Live Report EPICA + AMARANTHE + CHARLOTTE WESSELS – 03/02/2026 – Bikini – Toulouse

amélie MARI, photographe pour Metal Rock Magazine, était sur place pour immortaliser cette soirée !
CHARLOTTE WESSELS
Arrivée trop tard pour assister à l’intégralité du set de CHARLOTTE WESSELS, je n’en ai attrapé que quelques fragments. Mais parfois, il suffit de peu. Quelques titres seulement, et déjà absorbée par la qualité du set.
En solo, l’ancienne voix emblématique de Delain se présente sous un jour plus intime, plus fragile aussi, mais jamais effacée. Sa voix reste immédiatement reconnaissable, chaude, maîtrisée, habitée. Les morceaux entendus — notamment « Soft revolution » et « The exorcisme » — installent une atmosphère à la fois sombre et lumineuse, oscillant entre introspection et envolées émotionnelles.
La scène du Bikini, pourtant vaste, ne semble jamais trop grande pour elle. CHARLOTTE occupe l’espace avec sobriété, sans artifices inutiles, laissant la musique parler. Résultat : une frustration assumée de ne pas avoir vu l’ensemble du concert… et une décision immédiate, aller au stand de merch acheter l’album. Mission accomplie.
AMARANTHE
Changement radical d’ambiance avec AMARANTHE. Dès leur arrivée sur scène, le Bikini se transforme en terrain de jeu électrique. Le trio vocal fonctionne à plein régime, alternant puissance, mélodie et efficacité redoutable.
La setlist est pensée pour maintenir une tension constante, sans temps mort :
« Fearless », « Viral », « Digital World », « Damnation Flame », « Maximize », « Strong », « PvP », « Crystalline », « Boom!1″, « The Catalyst », « Re-Vision »…
Chaque titre enchaîne refrains fédérateurs et rythmiques imparables.
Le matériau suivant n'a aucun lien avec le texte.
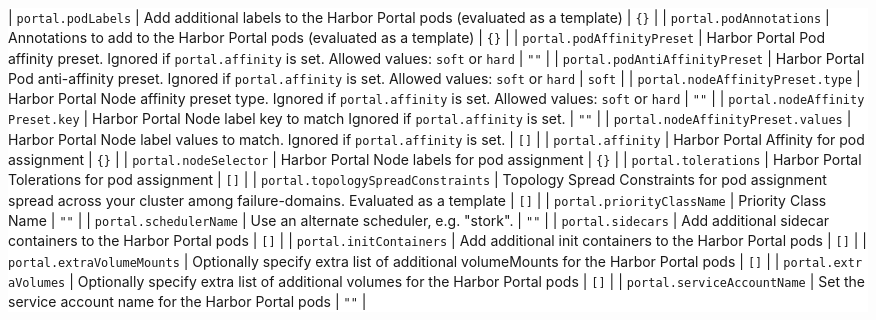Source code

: | `portal.podLabels`                                         | Add additional labels to the Harbor Portal pods (evaluated as a template)                                                                                                                                                | `{}`                            |
| `portal.podAnnotations`                                    | Annotations to add to the Harbor Portal pods (evaluated as a template)                                                                                                                                                   | `{}`                            |
| `portal.podAffinityPreset`                                 | Harbor Portal Pod affinity preset. Ignored if `portal.affinity` is set. Allowed values: `soft` or `hard`                                                                                                                 | `""`                            |
| `portal.podAntiAffinityPreset`                             | Harbor Portal Pod anti-affinity preset. Ignored if `portal.affinity` is set. Allowed values: `soft` or `hard`                                                                                                            | `soft`                          |
| `portal.nodeAffinityPreset.type`                           | Harbor Portal Node affinity preset type. Ignored if `portal.affinity` is set. Allowed values: `soft` or `hard`                                                                                                           | `""`                            |
| `portal.nodeAffinityPreset.key`                            | Harbor Portal Node label key to match Ignored if `portal.affinity` is set.                                                                                                                                               | `""`                            |
| `portal.nodeAffinityPreset.values`                         | Harbor Portal Node label values to match. Ignored if `portal.affinity` is set.                                                                                                                                           | `[]`                            |
| `portal.affinity`                                          | Harbor Portal Affinity for pod assignment                                                                                                                                                                                | `{}`                            |
| `portal.nodeSelector`                                      | Harbor Portal Node labels for pod assignment                                                                                                                                                                             | `{}`                            |
| `portal.tolerations`                                       | Harbor Portal Tolerations for pod assignment                                                                                                                                                                             | `[]`                            |
| `portal.topologySpreadConstraints`                         | Topology Spread Constraints for pod assignment spread across your cluster among failure-domains. Evaluated as a template                                                                                                 | `[]`                            |
| `portal.priorityClassName`                                 | Priority Class Name                                                                                                                                                                                                      | `""`                            |
| `portal.schedulerName`                                     | Use an alternate scheduler, e.g. "stork".                                                                                                                                                                                | `""`                            |
| `portal.sidecars`                                          | Add additional sidecar containers to the Harbor Portal pods                                                                                                                                                              | `[]`                            |
| `portal.initContainers`                                    | Add additional init containers to the Harbor Portal pods                                                                                                                                                                 | `[]`                            |
| `portal.extraVolumeMounts`                                 | Optionally specify extra list of additional volumeMounts for the Harbor Portal pods                                                                                                                                      | `[]`                            |
| `portal.extraVolumes`                                      | Optionally specify extra list of additional volumes for the Harbor Portal pods                                                                                                                                           | `[]`                            |
| `portal.serviceAccountName`                                | Set the service account name for the Harbor Portal pods                                                                                                                                                                  | `""`                            |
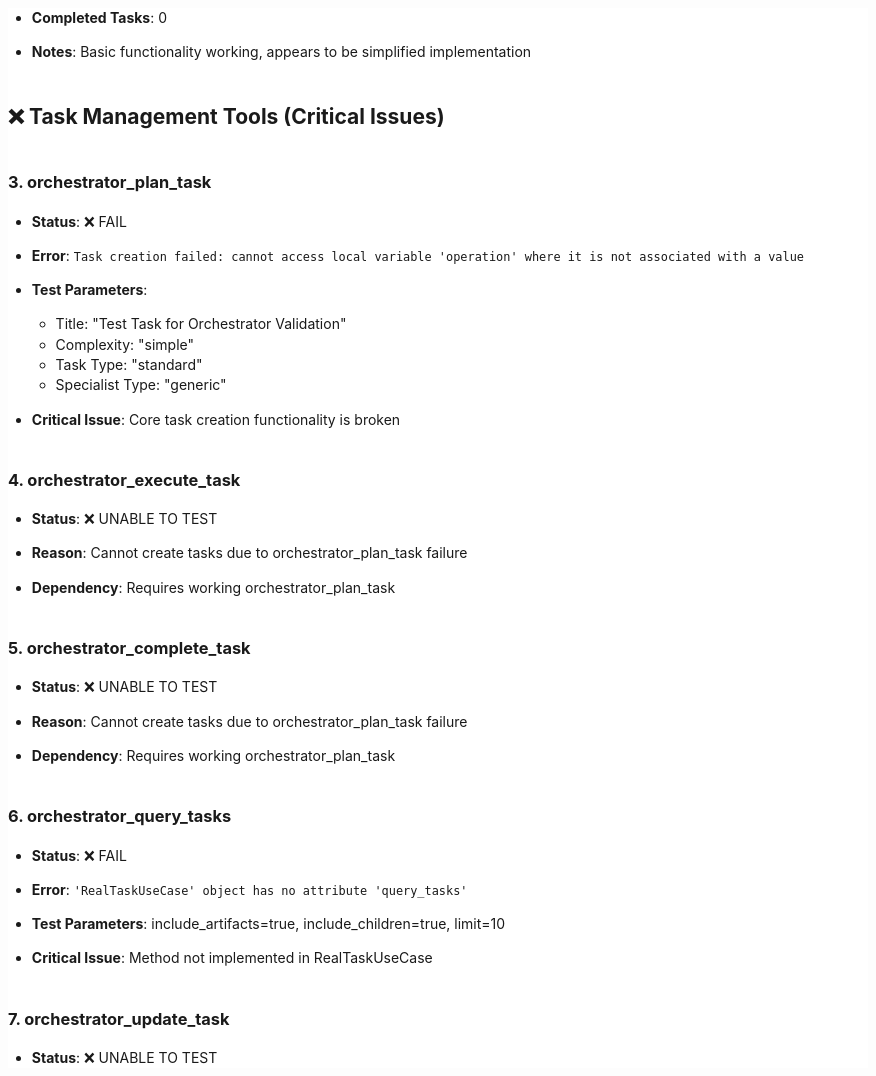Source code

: - **Completed Tasks**: 0

- **Notes**: Basic functionality working, appears to be simplified implementation

#
## ❌ Task Management Tools (Critical Issues)

#
### 3. orchestrator_plan_task

- **Status**: ❌ FAIL

- **Error**: `Task creation failed: cannot access local variable 'operation' where it is not associated with a value`

- **Test Parameters**: 
  - Title: "Test Task for Orchestrator Validation"
  - Complexity: "simple"
  - Task Type: "standard"
  - Specialist Type: "generic"

- **Critical Issue**: Core task creation functionality is broken

#
### 4. orchestrator_execute_task

- **Status**: ❌ UNABLE TO TEST

- **Reason**: Cannot create tasks due to orchestrator_plan_task failure

- **Dependency**: Requires working orchestrator_plan_task

#
### 5. orchestrator_complete_task

- **Status**: ❌ UNABLE TO TEST

- **Reason**: Cannot create tasks due to orchestrator_plan_task failure

- **Dependency**: Requires working orchestrator_plan_task

#
### 6. orchestrator_query_tasks

- **Status**: ❌ FAIL

- **Error**: `'RealTaskUseCase' object has no attribute 'query_tasks'`

- **Test Parameters**: include_artifacts=true, include_children=true, limit=10

- **Critical Issue**: Method not implemented in RealTaskUseCase

#
### 7. orchestrator_update_task

- **Status**: ❌ UNABLE TO TEST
Mais ce qui frappe particulièrement, c’est la scénographie. Jeux de lumières millimétrés, couleurs saturées, effets visuels parfaitement synchronisés : AMARANTHE livre un show aussi visuel que musical. On est clairement sur un groupe qui pense la scène comme une expérience globale, et ça fonctionne à merveille.
EPICA
Puis vient le moment tant attendu. Les lumières s’éteignent, l’introduction « Apparition » retentit, et EPICA prend possession du Bikini avec une assurance presque cérémoniale.
La setlist est très majoritairement axée sur les deux derniers albums du groupe — notamment « Aspiral » — avec « Cross the Divide », « Eye of the Storm », « Unleashed », « Tides of Time » ou encore « The Grand Saga of Existence ».
Un choix assumé, cohérent avec l’identité actuelle du groupe.
Je reste personnellement plus attachée aux premiers albums d’EPICA. Et pourtant sur scène, tout est irréprochable. Le groupe est d’une précision chirurgicale. Le son est massif mais parfaitement lisible. Les arrangements symphoniques prennent toute leur ampleur.
Et surtout, la connexion avec le public est totale. EPICA ne joue pas pour le public, mais avec lui. Chaque refrain est repris, chaque pause est habitée, chaque regard échangé compte.
Simone Simons impressionne à tous les niveaux. Vocalement irréprochable, scéniquement charismatique, elle réalise en plus un petit exploit logistique : quatre changements de tenue au cours du concert, sans jamais casser le rythme du show. Aucun temps mort, aucune rupture d’énergie. Du grand art.
Le moment fort de la soirée reste sans conteste le duo avec CHARLOTTE WESSELS sur « Sirens – Of Blood and Water ». Un instant suspendu, presque magique, où deux univers se rencontrent avec une fluidité déconcertante. Un vrai moment d’émotion, salué comme il se doit par le public.
La fin du concert, portée par « Cry for the Moon », « Fight to Survive » et « The Last Crusade », vient sceller une performance impériale, maîtrisée de bout en bout.